## [Task to carry out]
An exact reproduction of the records is required, with all images left out.

## [Material to process]
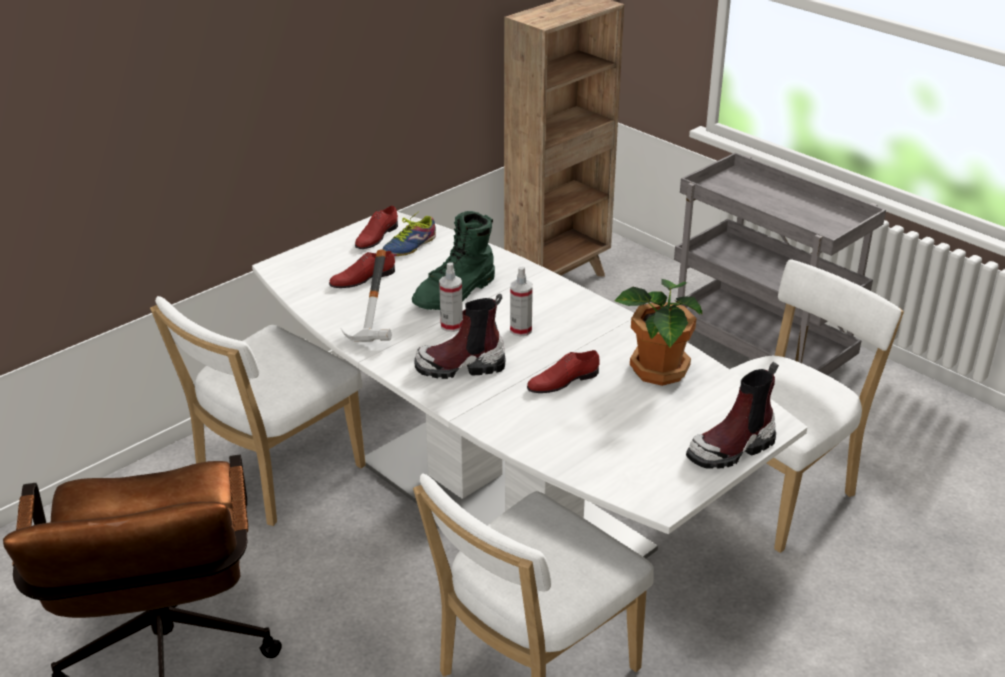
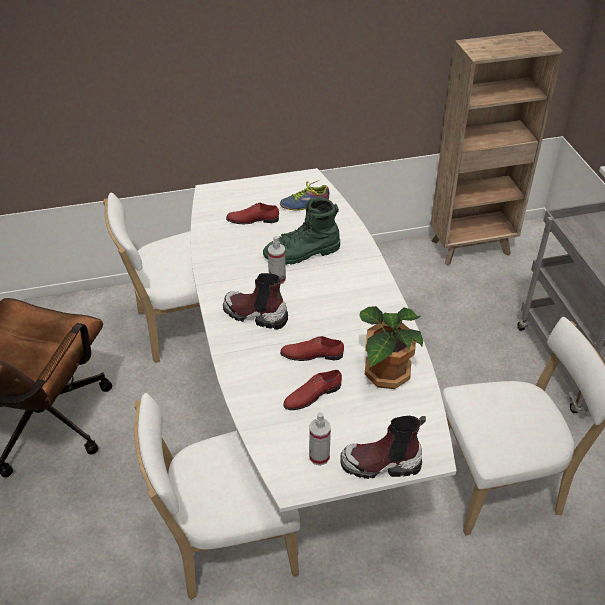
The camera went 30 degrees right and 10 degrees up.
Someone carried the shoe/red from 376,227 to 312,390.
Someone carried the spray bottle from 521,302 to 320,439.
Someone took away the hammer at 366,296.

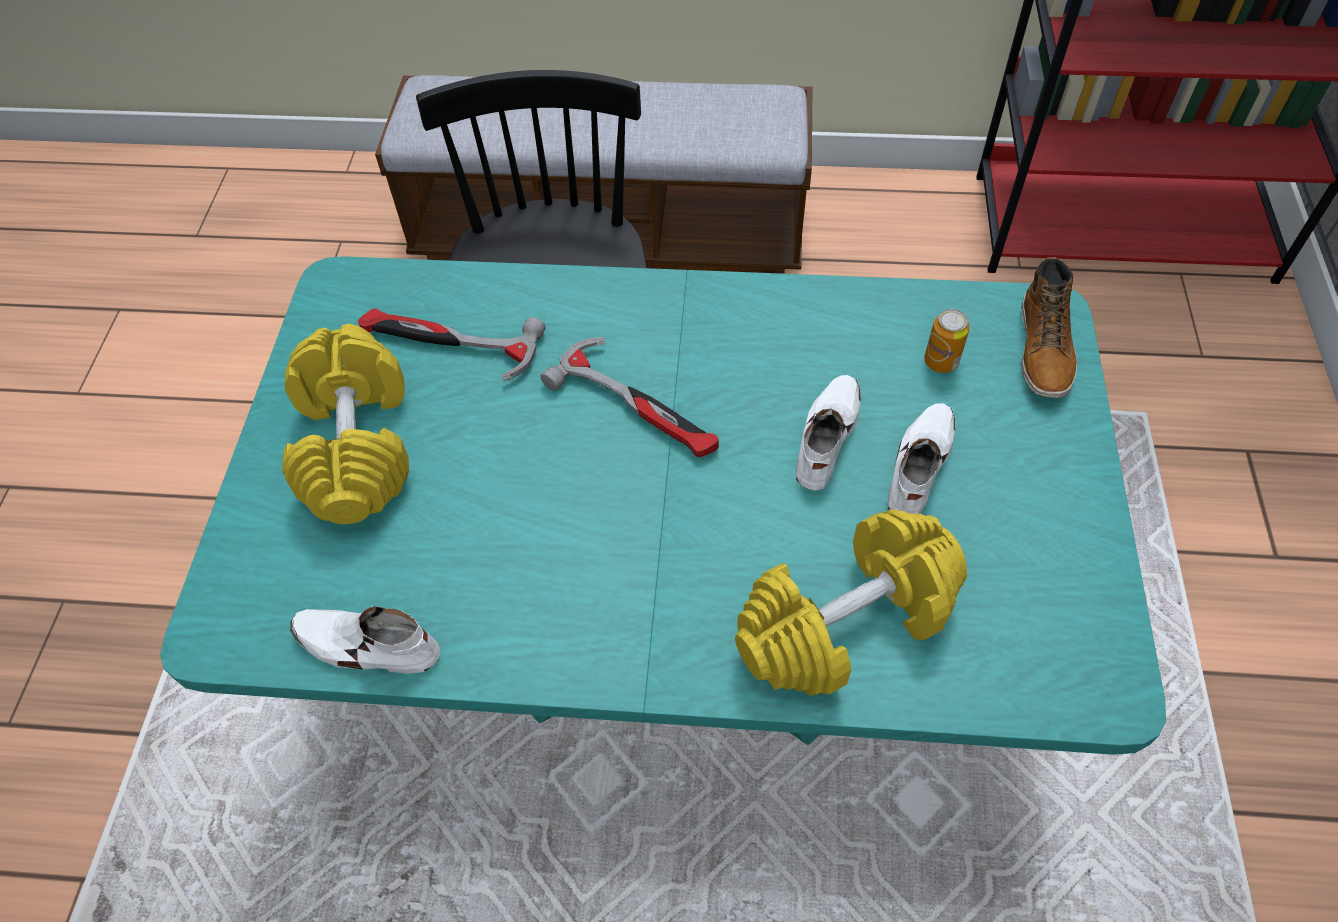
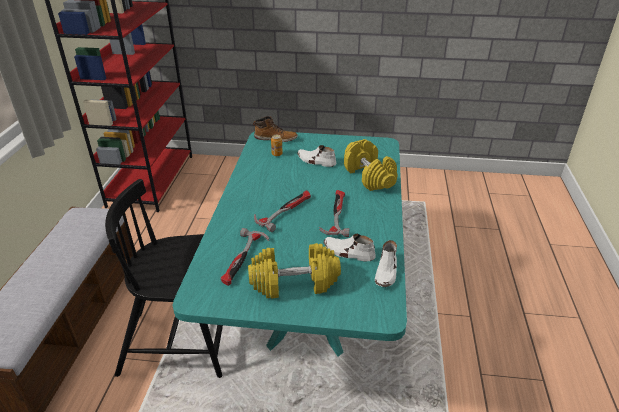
The camera went 90 degrees left and 20 degrees down.
Someone put down the hammer at 334,213.
Someone carried the shoe/white from 828,433 to 350,247.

## [Exercise solution]
The camera went 30 degrees right and 10 degrees up.
Someone carried the shoe/red from 376,227 to 312,390.
Someone carried the spray bottle from 521,302 to 320,439.
Someone took away the hammer at 366,296.

The camera went 90 degrees left and 20 degrees down.
Someone put down the hammer at 334,213.
Someone carried the shoe/white from 828,433 to 350,247.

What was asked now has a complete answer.